-------- FILAS DE ENTRADA

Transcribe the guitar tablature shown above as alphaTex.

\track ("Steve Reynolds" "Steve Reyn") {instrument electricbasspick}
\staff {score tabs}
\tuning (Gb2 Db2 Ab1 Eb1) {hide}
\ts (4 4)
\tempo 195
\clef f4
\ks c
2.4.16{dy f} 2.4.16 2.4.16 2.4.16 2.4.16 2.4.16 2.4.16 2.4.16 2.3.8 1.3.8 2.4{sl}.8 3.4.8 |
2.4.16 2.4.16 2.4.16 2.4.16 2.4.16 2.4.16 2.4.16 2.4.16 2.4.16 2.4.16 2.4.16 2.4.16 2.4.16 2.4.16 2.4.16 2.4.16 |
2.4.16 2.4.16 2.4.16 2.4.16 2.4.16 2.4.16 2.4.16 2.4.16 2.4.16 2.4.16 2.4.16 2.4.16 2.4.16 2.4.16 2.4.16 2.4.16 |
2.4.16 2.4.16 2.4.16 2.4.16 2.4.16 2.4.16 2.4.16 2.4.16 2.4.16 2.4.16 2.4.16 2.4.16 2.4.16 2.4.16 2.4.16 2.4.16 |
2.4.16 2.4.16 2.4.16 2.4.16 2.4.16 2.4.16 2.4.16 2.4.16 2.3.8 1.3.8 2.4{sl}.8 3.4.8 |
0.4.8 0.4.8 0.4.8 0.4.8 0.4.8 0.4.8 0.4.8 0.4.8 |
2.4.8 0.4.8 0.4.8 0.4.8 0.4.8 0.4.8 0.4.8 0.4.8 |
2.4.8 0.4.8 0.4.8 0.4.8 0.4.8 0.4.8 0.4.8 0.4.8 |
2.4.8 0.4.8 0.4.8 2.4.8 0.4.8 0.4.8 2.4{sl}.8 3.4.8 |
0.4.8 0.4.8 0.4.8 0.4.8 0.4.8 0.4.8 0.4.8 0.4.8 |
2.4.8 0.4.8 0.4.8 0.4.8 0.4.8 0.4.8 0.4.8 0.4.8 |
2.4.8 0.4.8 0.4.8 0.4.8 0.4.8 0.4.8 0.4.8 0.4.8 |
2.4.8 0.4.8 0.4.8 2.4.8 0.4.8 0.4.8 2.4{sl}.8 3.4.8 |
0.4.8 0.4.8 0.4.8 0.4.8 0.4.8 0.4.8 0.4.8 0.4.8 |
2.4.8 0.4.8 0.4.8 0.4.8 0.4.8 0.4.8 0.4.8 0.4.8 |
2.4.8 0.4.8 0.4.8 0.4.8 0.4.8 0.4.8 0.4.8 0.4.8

----------------
-------- FILAS DE ENTRADA

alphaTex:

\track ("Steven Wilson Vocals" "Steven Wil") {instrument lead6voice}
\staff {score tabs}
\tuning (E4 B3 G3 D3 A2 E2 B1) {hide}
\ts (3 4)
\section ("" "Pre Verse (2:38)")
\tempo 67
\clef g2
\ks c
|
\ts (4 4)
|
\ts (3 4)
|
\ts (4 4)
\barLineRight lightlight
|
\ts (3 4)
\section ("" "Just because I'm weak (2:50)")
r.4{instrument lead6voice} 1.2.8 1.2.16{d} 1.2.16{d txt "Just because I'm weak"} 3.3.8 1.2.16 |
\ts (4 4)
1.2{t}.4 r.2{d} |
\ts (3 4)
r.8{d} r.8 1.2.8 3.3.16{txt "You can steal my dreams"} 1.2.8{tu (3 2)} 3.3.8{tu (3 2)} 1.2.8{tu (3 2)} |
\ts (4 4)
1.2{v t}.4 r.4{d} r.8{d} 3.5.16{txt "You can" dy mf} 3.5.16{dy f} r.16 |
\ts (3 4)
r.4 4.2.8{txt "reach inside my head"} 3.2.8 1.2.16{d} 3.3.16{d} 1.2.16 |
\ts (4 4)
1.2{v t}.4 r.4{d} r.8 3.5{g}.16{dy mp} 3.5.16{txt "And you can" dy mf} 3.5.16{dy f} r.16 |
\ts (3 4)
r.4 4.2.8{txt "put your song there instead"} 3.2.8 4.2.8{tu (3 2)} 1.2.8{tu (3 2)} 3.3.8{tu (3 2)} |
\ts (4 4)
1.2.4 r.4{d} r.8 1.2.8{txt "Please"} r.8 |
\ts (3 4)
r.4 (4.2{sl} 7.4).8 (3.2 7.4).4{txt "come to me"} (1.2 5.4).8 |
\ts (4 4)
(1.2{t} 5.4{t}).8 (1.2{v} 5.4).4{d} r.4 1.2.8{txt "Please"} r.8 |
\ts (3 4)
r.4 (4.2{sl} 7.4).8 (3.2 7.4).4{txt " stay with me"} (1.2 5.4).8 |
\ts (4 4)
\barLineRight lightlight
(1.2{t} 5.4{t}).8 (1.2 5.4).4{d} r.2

----------------
-------- FILAS DE ENTRADA

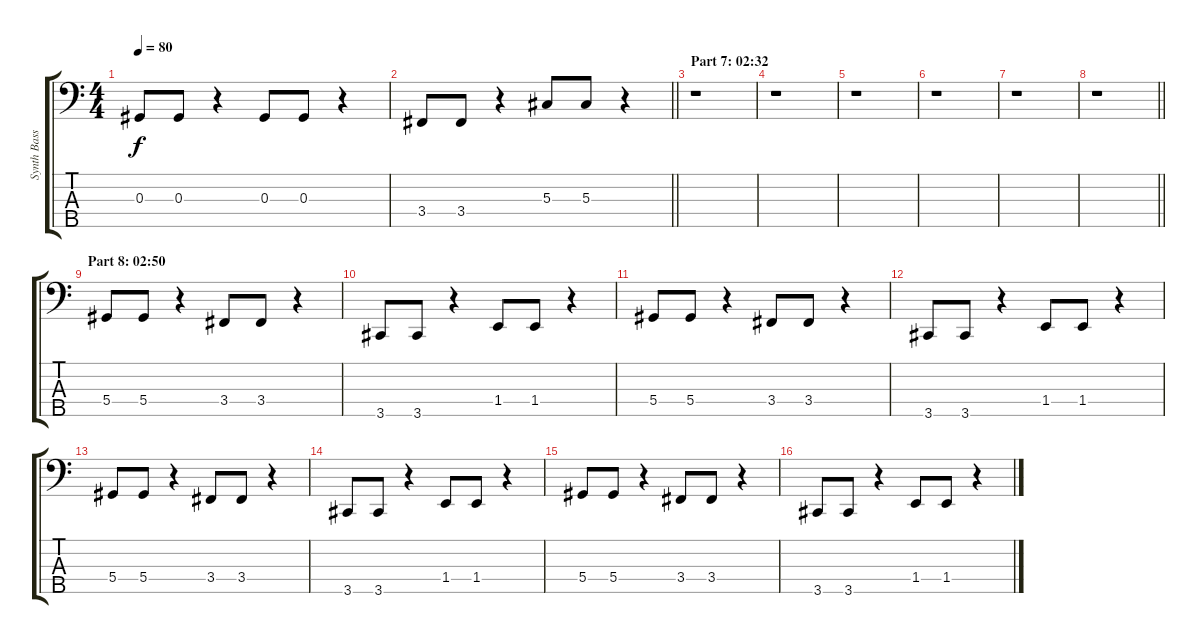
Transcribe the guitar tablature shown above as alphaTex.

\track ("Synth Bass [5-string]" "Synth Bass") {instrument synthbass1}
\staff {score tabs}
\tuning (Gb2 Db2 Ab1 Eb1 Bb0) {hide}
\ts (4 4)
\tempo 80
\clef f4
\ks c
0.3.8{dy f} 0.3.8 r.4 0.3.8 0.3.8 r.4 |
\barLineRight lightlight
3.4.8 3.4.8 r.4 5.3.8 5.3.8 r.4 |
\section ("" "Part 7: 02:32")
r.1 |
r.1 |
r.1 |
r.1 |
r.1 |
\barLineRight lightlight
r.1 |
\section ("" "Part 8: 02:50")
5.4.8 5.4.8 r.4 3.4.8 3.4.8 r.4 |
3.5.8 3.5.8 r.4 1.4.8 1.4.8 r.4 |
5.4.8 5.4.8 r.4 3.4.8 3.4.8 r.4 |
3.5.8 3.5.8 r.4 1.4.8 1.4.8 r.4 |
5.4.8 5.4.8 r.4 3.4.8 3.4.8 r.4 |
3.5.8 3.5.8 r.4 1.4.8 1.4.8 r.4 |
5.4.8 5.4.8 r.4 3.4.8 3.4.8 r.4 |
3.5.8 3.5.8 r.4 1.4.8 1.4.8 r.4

----------------

Enumera, copiándolas íntegras, las líneas anteriores que contienen la cadena "Part". La búsqueda distingue mayúsculas de minúsculas.

▶ SALIDA
\section ("" "Part 7: 02:32")
\section ("" "Part 8: 02:50")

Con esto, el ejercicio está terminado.